Fox News flash polls have declared Carly Fiorina and Louisiana Governor Bobby Jindal to be the winners of the GOP's undercard debate -- though whether it's possible to win a debate no one watched, either live in the arena or on television, remains to be seen.
The debate opened with Bill Hemmer and Martha MacCallum demanding the candidates to justify their presence on the dais in the form of a question about why they were seeking the GOP nomination.
Former Texas Governor Rick Perry insisted that he was ready to occupy the highest office in the land in a way that he wasn't in 2012. Carly Fiorina said that her experience at Hewlett-Packard made comparisons to Margaret Thatcher valid. Former Pennsylvania Senator Rick Santorum said his "moment has not passed," and used his losing primary campaign in 2012 as proof that he could win the general election in 2016.
Louisiana Governor Bobby Jindal responded to Martha MacCallum's question about Hillary Clinton beating him in his home state by listing all of his "accomplishments," including gutting the state budget and offering tax breaks to corporations. South Carolina Senator Lindsey Graham said that he would focus on energy independence from people who "hate our guts," because they "hate our guts."
Also, he added, they "hate our guts."
Former New York Governor George Pataki characterized himself as an outsider, saying that in 2012 he was "ready to lead, but not ready to run." Former Virginia Governor Jim Gilmore spoke about "reversing the decline" introduced by President Barack Obama and Hillary Clinton, though in what capacity the latter did so he didn't deign to specify.
MacCallum mentioned that "like it not, there's a huge disparity between the poll numbers you have" and Donald Trump's. Rick Perry used this as an opportunity to speak about his immigration credentials. Carly Fiorina knocked Trump for donating to the Clinton Foundation, suggesting that he's a Democratic plant, if only because no one knows what principles he would govern on.
Hemmer asked Jindal about ISIS, and the Louisiana governor said that he would refer to "the enemy by name," which he said the current president has steadfastly refused to do. Graham called for ground troops in Iraq and Syria, and claimed that anyone who says otherwise is lying to the American people.
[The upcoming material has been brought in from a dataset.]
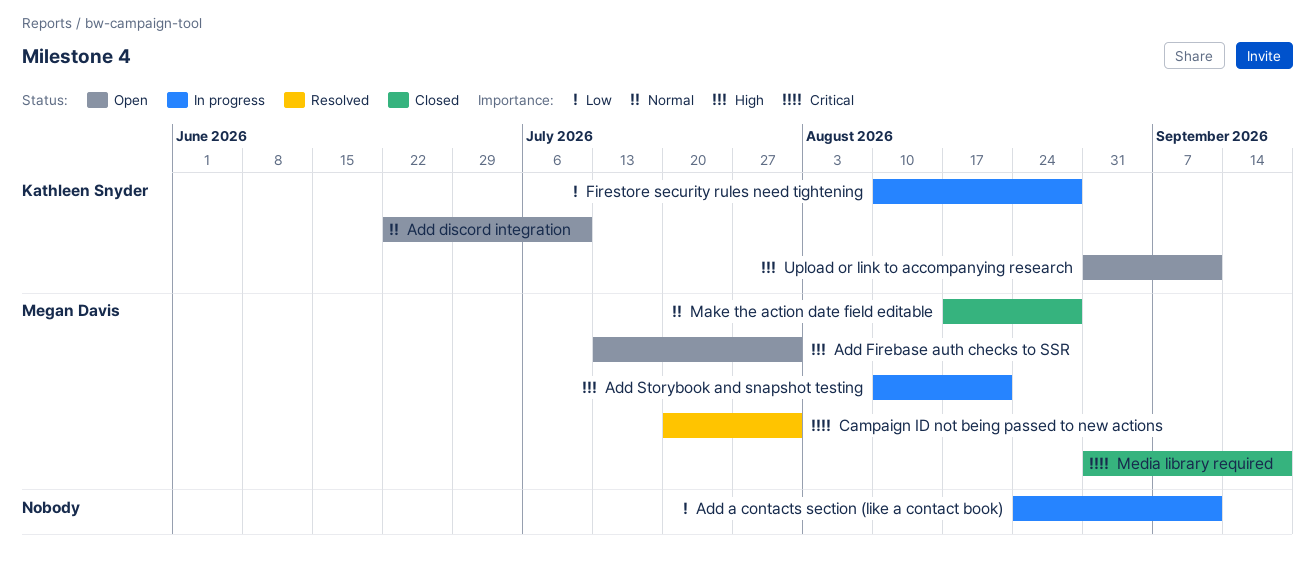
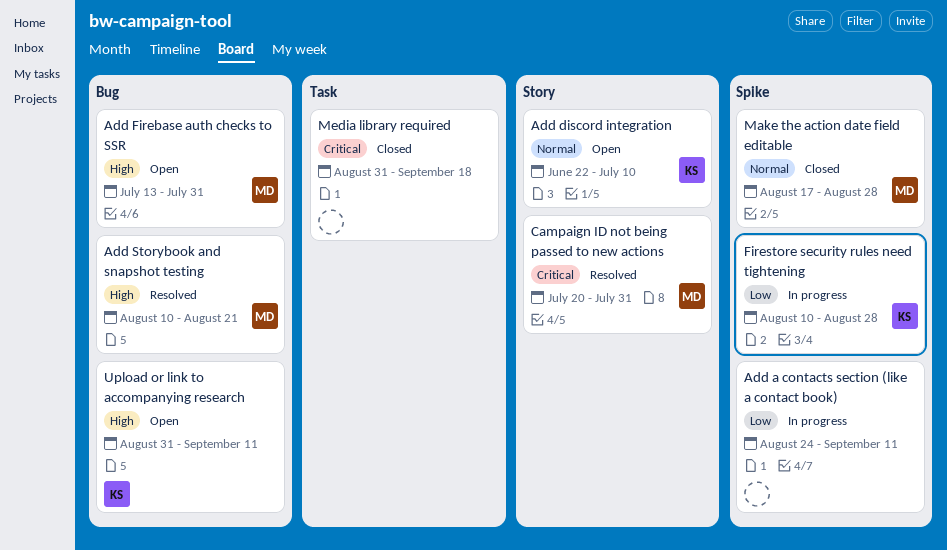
Add Storybook and snapshot testing, status: In progress -> Resolved
Media library required, owner: Megan Davis -> none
The debate then turned to ISIS at home, and MacCullum asked Pataki about the president's "reluctance to label these terrorists as Islamic extremists," asking him whether he'd put mosques under surveillance given conservative's increased interest in religious liberty. Pataki replied that he doesn't consider extremism to be protected speech, and that he would go after any Muslim who appeared to be doing the equivalent of screaming "Fire!" in a crowded theater.
MacCallum asked Fiorina about whether the government should be allowed to violate individuals' privacy by demanding tech giants allow for greater surveillance. She replied that all of the homegrown attacks had "warning signs," and that better coordination by the government could recognize those "signs" earlier without "tearing down cyber-walls." She did, however, add that America needs to invest in tearing down other cyber-walls, the ones around ISIS, Iran, and China in particular.
Jim Gilmore forcefully agreed that the only way to stop this "international guerrilla movement that threatens this country" would be to have the intelligence community cooperate with law enforcement, but Hemmer cut him off and said that they needed to address immigration.
He asked Santorum, "What would you say to a child who was born and raised in America [and] whose family would be broken apart by your policy?" The former Pennsylvania senator replied with a canned story about his grandfather coming to America while his father remained in fascist Italy. Perry replied to a similar question with a slightly different answer, saying that the American people are never going to trust Washington until they have someone who goes into office with "the express purpose" of dealing with immigration.
As the debate ranged well beyond its hour-long running time, the candidates were allowed to deliver prepared stump points, with the buzzer rarely, if ever, needing to be sounded. It was, all in all, a tepid affair befitting the quality of the candidates it showcased.